[Opening TASK INPUTS section]

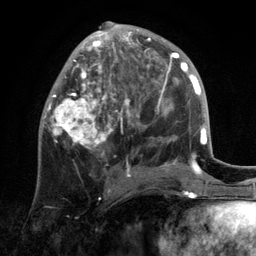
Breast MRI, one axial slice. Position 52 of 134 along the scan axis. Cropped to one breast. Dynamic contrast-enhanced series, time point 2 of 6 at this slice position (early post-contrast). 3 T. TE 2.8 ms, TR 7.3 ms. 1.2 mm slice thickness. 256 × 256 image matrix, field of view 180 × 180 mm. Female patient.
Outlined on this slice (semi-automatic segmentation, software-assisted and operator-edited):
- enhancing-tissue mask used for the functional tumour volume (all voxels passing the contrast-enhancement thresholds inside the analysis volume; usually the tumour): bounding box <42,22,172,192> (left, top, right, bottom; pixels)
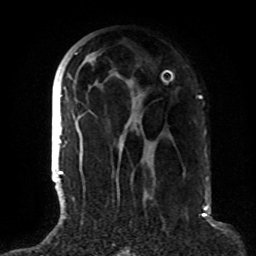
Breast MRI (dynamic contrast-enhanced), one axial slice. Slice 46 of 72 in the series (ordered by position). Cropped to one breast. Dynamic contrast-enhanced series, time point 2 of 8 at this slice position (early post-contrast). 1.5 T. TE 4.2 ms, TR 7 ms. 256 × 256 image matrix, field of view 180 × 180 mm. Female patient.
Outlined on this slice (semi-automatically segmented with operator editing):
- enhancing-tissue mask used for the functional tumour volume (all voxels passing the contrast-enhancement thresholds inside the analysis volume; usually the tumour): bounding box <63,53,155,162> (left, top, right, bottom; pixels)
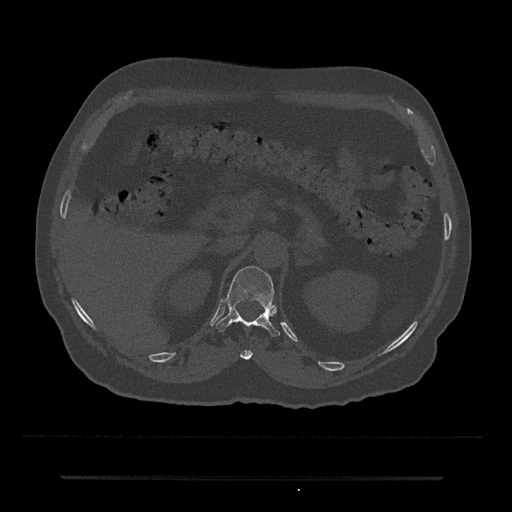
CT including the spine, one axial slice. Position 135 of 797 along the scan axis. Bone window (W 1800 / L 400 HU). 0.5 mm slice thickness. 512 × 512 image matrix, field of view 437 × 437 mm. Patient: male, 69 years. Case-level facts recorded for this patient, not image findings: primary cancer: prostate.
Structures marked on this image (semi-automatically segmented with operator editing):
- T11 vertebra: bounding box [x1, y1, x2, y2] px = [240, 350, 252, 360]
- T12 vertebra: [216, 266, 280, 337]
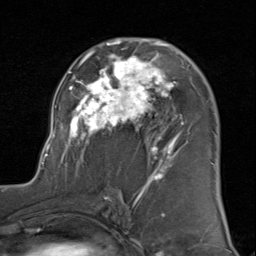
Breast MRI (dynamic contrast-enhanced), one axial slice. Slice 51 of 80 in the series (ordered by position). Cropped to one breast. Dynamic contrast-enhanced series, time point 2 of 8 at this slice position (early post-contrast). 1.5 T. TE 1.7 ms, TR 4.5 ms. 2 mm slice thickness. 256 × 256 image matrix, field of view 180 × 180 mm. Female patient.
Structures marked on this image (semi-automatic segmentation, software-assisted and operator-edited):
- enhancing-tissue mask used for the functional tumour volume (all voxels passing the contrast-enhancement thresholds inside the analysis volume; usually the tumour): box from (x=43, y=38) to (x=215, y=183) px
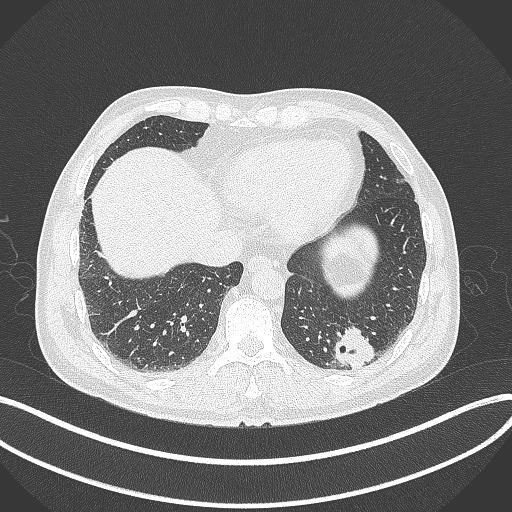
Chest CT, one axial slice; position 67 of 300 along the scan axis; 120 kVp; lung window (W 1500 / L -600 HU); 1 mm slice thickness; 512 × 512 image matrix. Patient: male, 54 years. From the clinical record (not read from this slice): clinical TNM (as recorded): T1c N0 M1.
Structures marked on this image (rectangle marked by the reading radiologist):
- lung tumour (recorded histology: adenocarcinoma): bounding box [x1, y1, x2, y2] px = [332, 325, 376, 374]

[Closing TASK INPUTS section]

=== INSTRUCTIONS TO FOLLOW ===
Find how many lines in the records contain the string "assisted", then give the number alone.

=== EXERCISE RESPONSE ===
2